--- Document extract ---
☆ ☆ ☆

Last night the Royals lost yet another one-run game, this time to the Cleveland Indians 6-5 after the bullpen collapsed and the offense couldn’t cash in on late opportunities. It has been a season-long story for the Royals, now 13-17 in one-run games, who have not been able to produce the hit big hit or get the big out to reverse one-run losses into one-run wins.

Naturally, a one-run loss in the first game of a key 20-game stretch did not sit well with fans on Twitter. One of the major voices in Royals twitterverse is @BHIndepMO – Brandon H. – whose keen research abilities tend to unearth harsh realities about the current Royals and the Royals history from the last 20 years. Yes, his tweets trend negative but when the basis of his tweets are unearthing statistical facts about the Royals recent past there simply isn’t going to be a lot of positives. He’s not a guy who is going to say something positive for the sake of being positive, which is something that can very be polarizing for a fanbase whose investment in the team is based on hope and future potential.

☆ ☆ ☆

--- Work instruction ---
Could you condense the paragraph of the Royals passage that begins "Last night the Royals lost" while keeping its main facts? Rely on the Royals passage alone for this.

--- Source data ---
☆ ☆ ☆

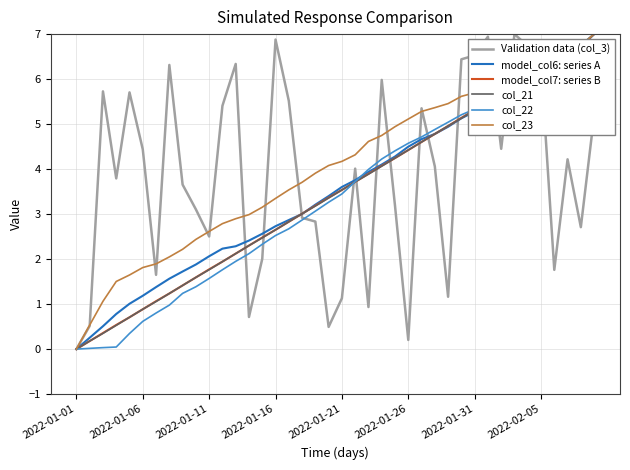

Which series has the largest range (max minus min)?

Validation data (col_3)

☆ ☆ ☆

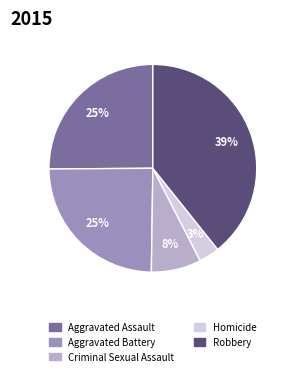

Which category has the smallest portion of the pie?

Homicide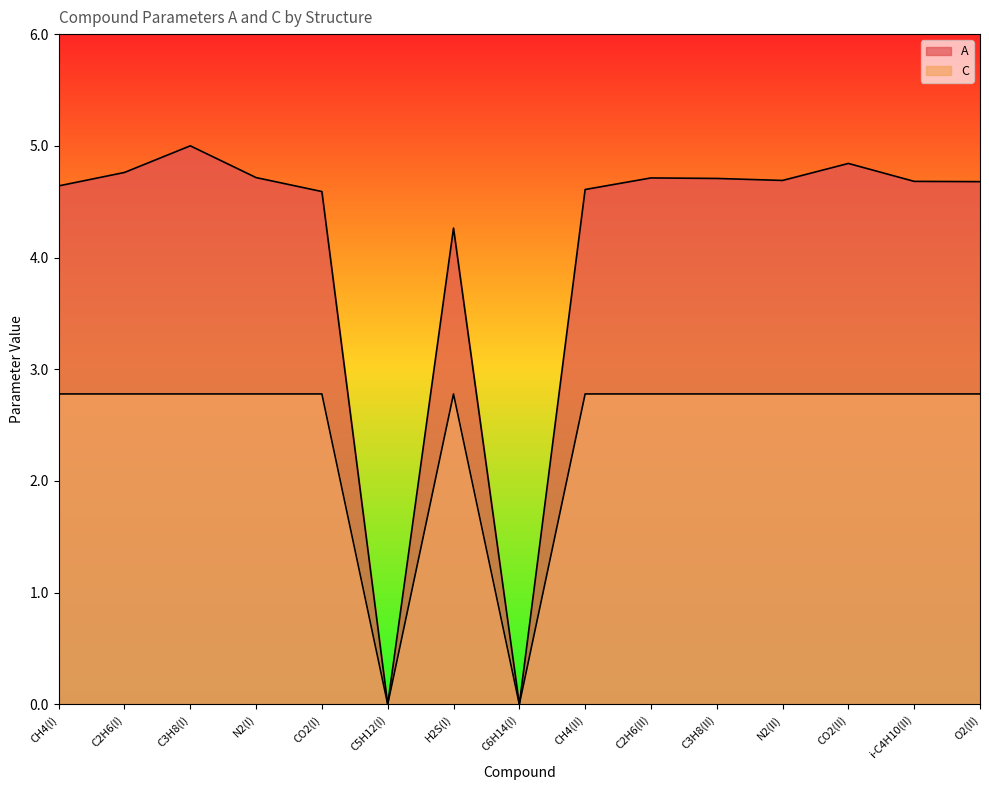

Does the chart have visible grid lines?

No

☆ ☆ ☆

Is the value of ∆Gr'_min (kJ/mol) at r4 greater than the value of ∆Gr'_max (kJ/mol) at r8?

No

☆ ☆ ☆

--- Reply to the exercise ---
The Royals lost another one-run game last night, falling 6-5 to the Cleveland Indians when the bullpen collapsed and the offense failed to capitalize on late chances. Now 13-17 in one-run games, they have struggled all season to get the big hit or big out that would turn those losses into wins.